| Problem details |
Please copy every line of text from all the records below word for word, leaving the pictures out of your answer.
-*-*-
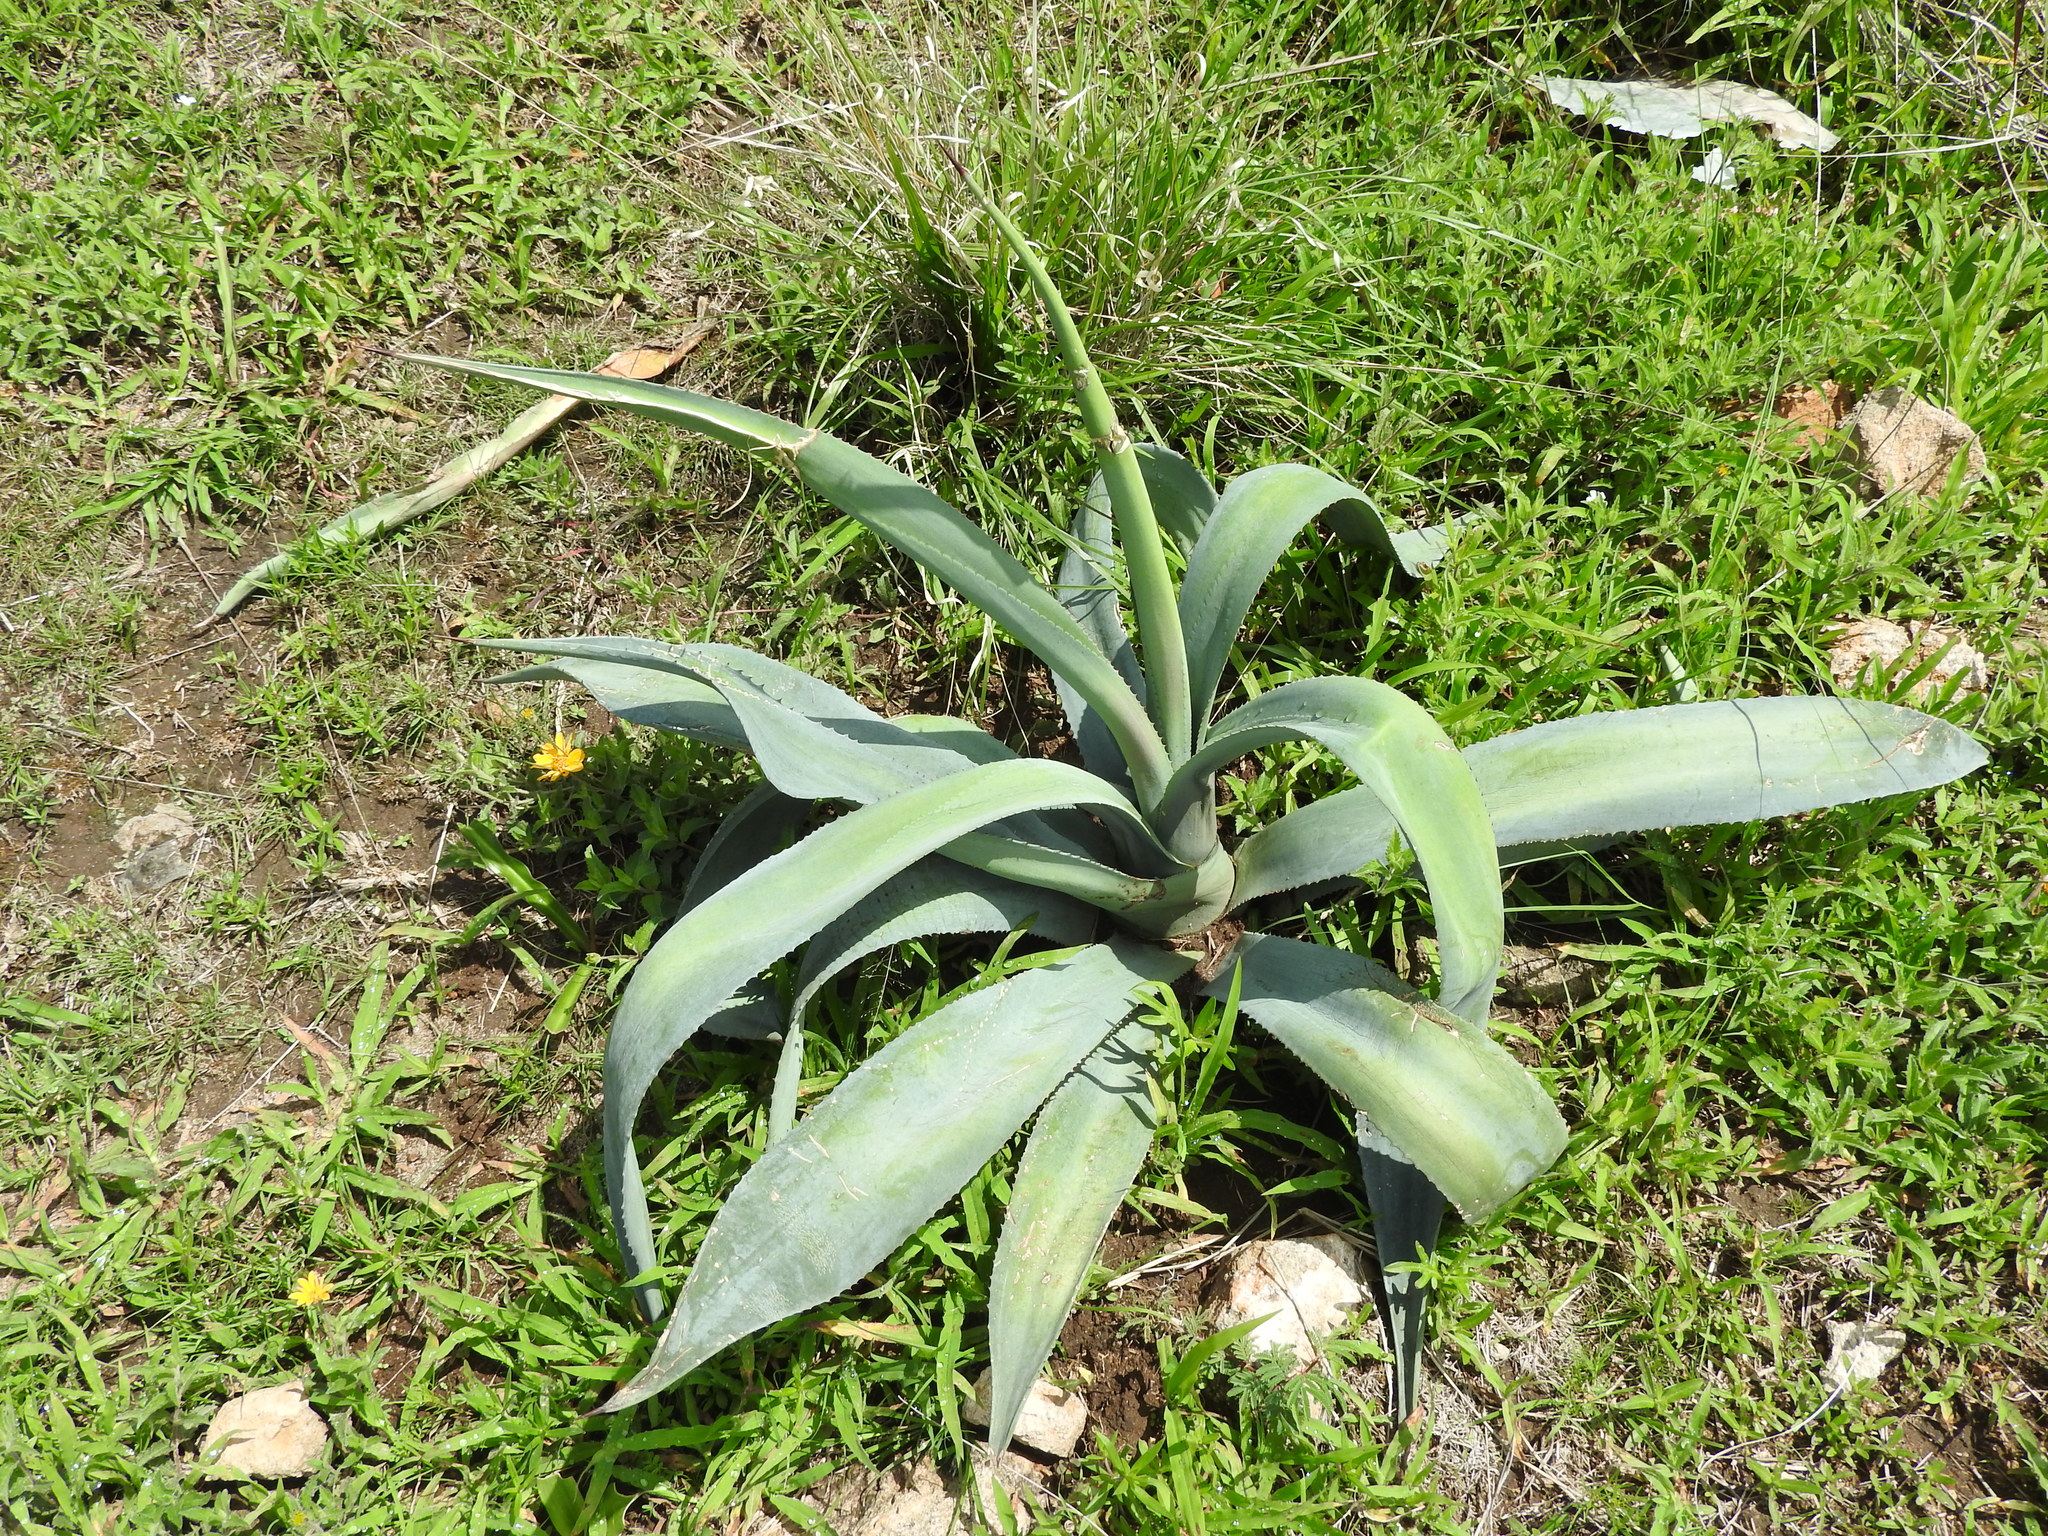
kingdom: Plantae
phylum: Tracheophyta
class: Liliopsida
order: Asparagales
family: Asparagaceae
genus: Agave
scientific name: Agave americana
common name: Centuryplant
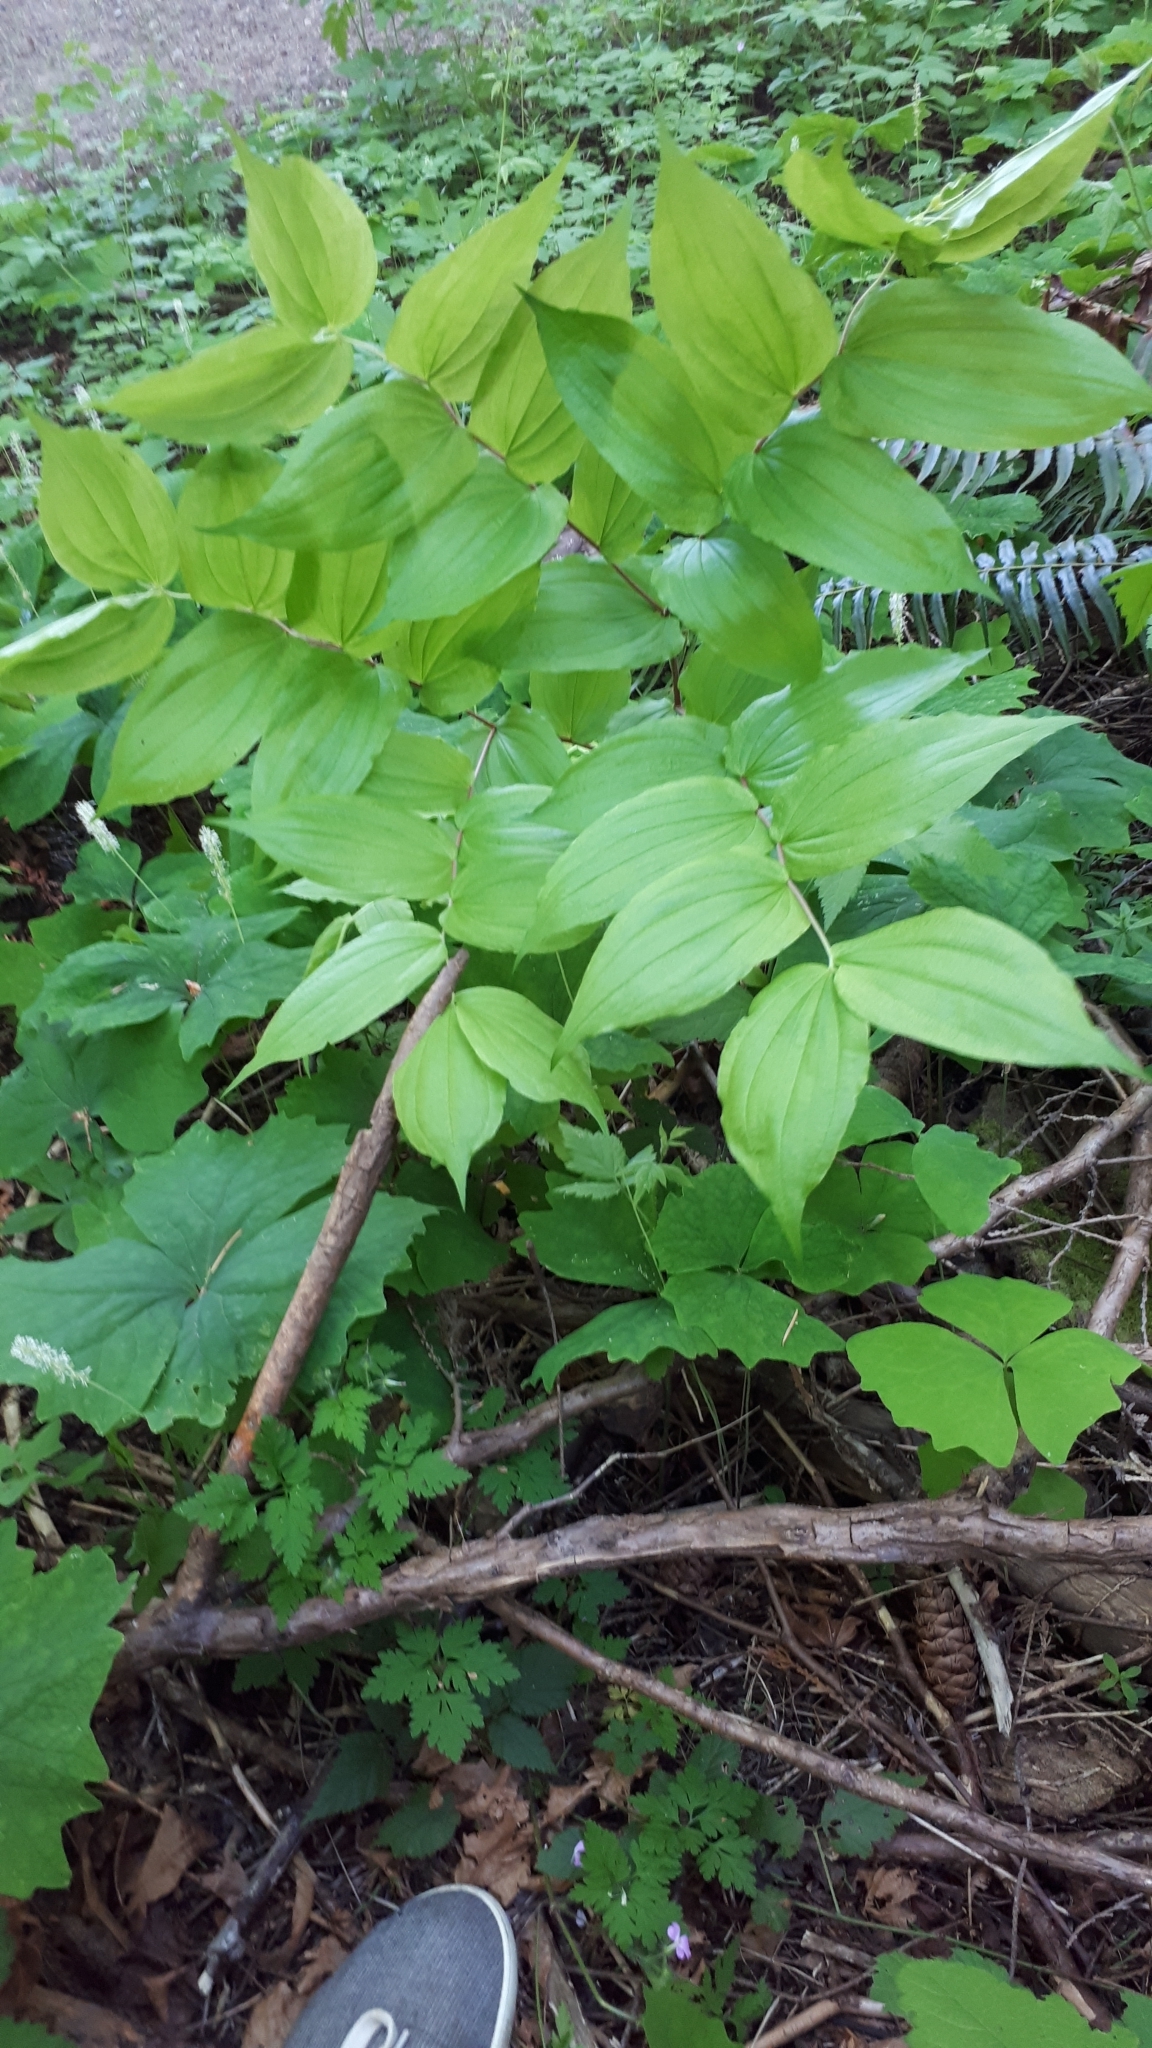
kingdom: Plantae
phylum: Tracheophyta
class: Liliopsida
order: Liliales
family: Liliaceae
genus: Prosartes
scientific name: Prosartes hookeri
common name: Fairy-bells
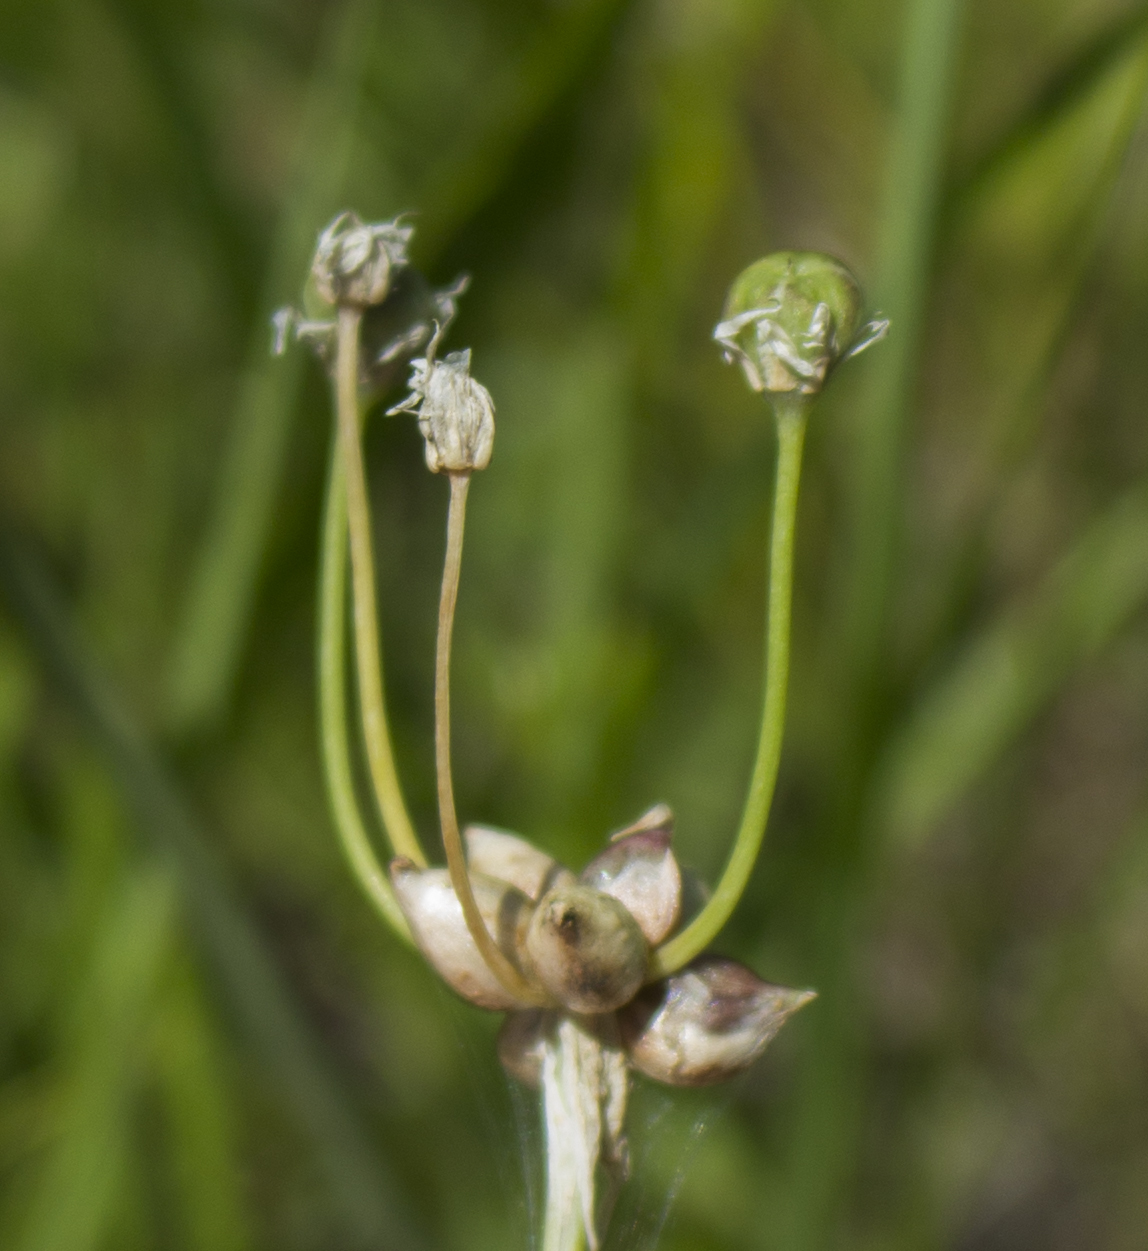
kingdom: Plantae
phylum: Tracheophyta
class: Liliopsida
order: Asparagales
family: Amaryllidaceae
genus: Allium
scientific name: Allium canadense
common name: Meadow garlic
-*-*-
| Task response |
kingdom: Plantae
phylum: Tracheophyta
class: Liliopsida
order: Asparagales
family: Asparagaceae
genus: Agave
scientific name: Agave americana
common name: Centuryplant
kingdom: Plantae
phylum: Tracheophyta
class: Liliopsida
order: Liliales
family: Liliaceae
genus: Prosartes
scientific name: Prosartes hookeri
common name: Fairy-bells
kingdom: Plantae
phylum: Tracheophyta
class: Liliopsida
order: Asparagales
family: Amaryllidaceae
genus: Allium
scientific name: Allium canadense
common name: Meadow garlic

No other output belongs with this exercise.